* Goal of the exercise *
Copy each of the rows below verbatim, leaving out the pictures.
══════
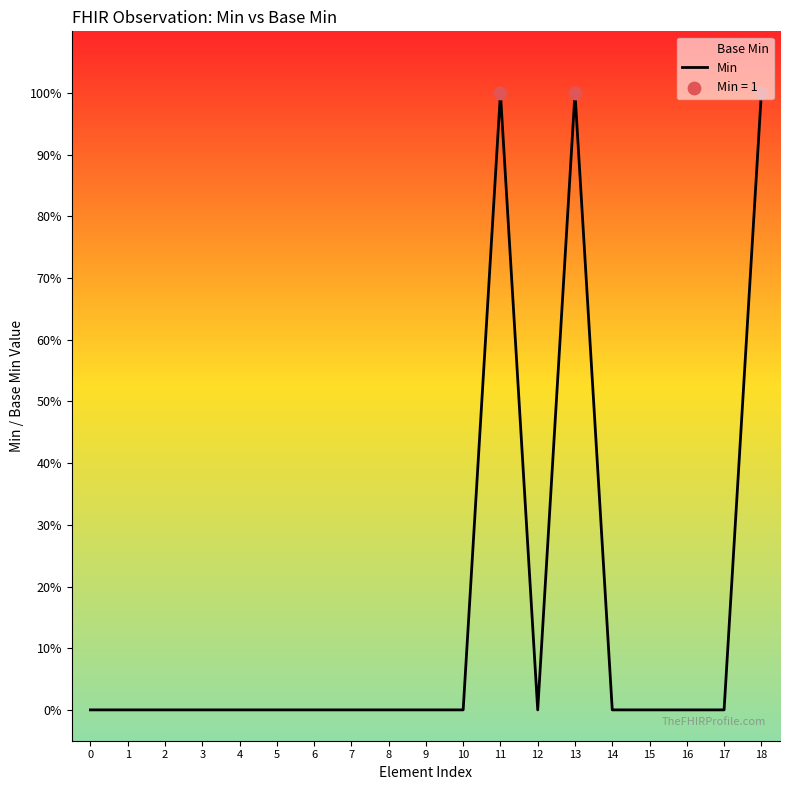

Between 15 and 7, which is larger?

15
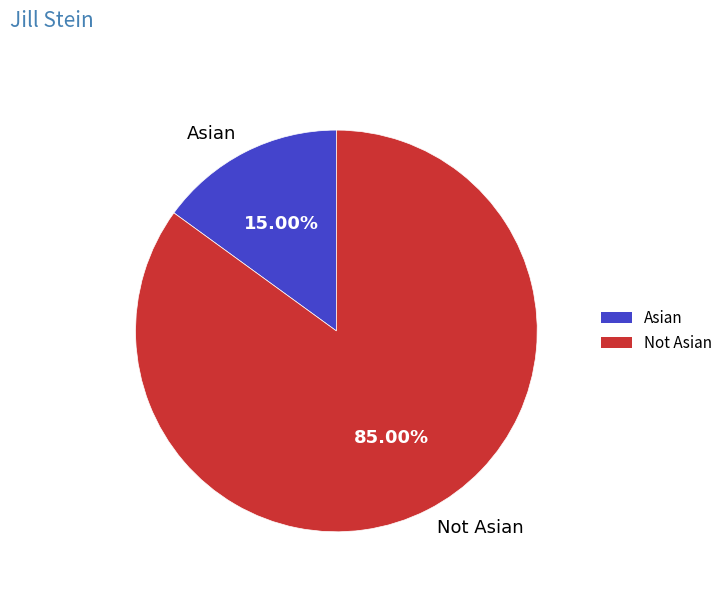

What percentage is NOT represented by Not Asian?

15.0%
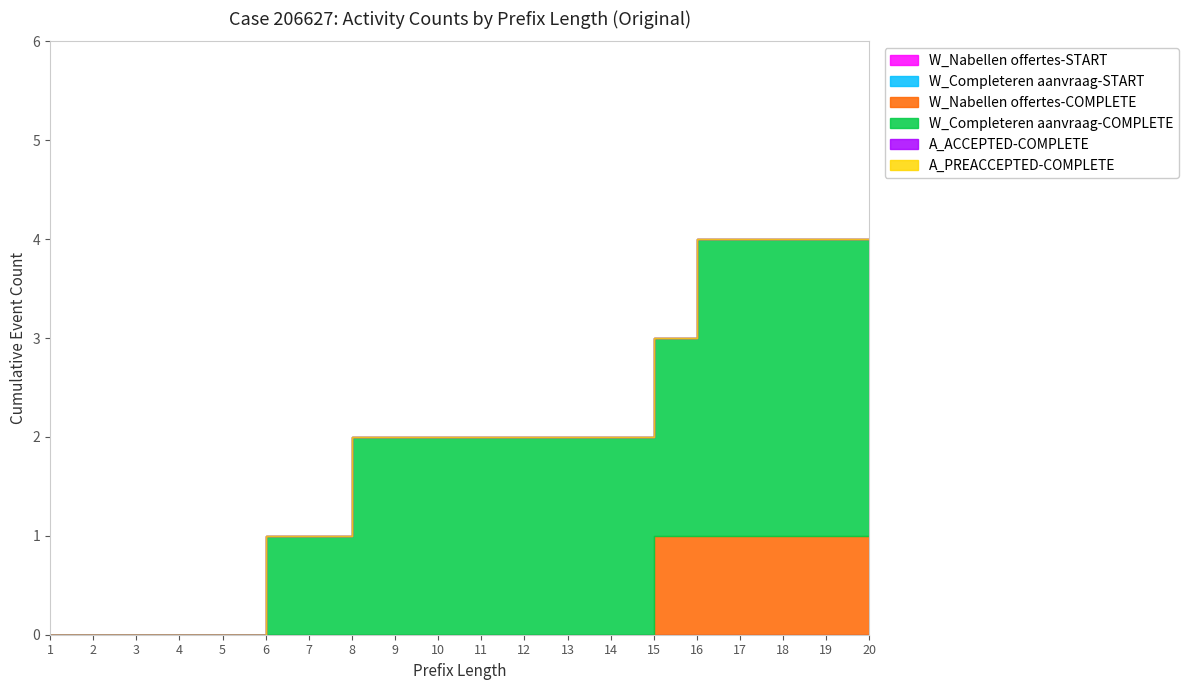

Count the number of categories in the chart.

20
══════
* Written answer *
Between 15 and 7, which is larger?

15

What percentage is NOT represented by Not Asian?

15.0%

Count the number of categories in the chart.

20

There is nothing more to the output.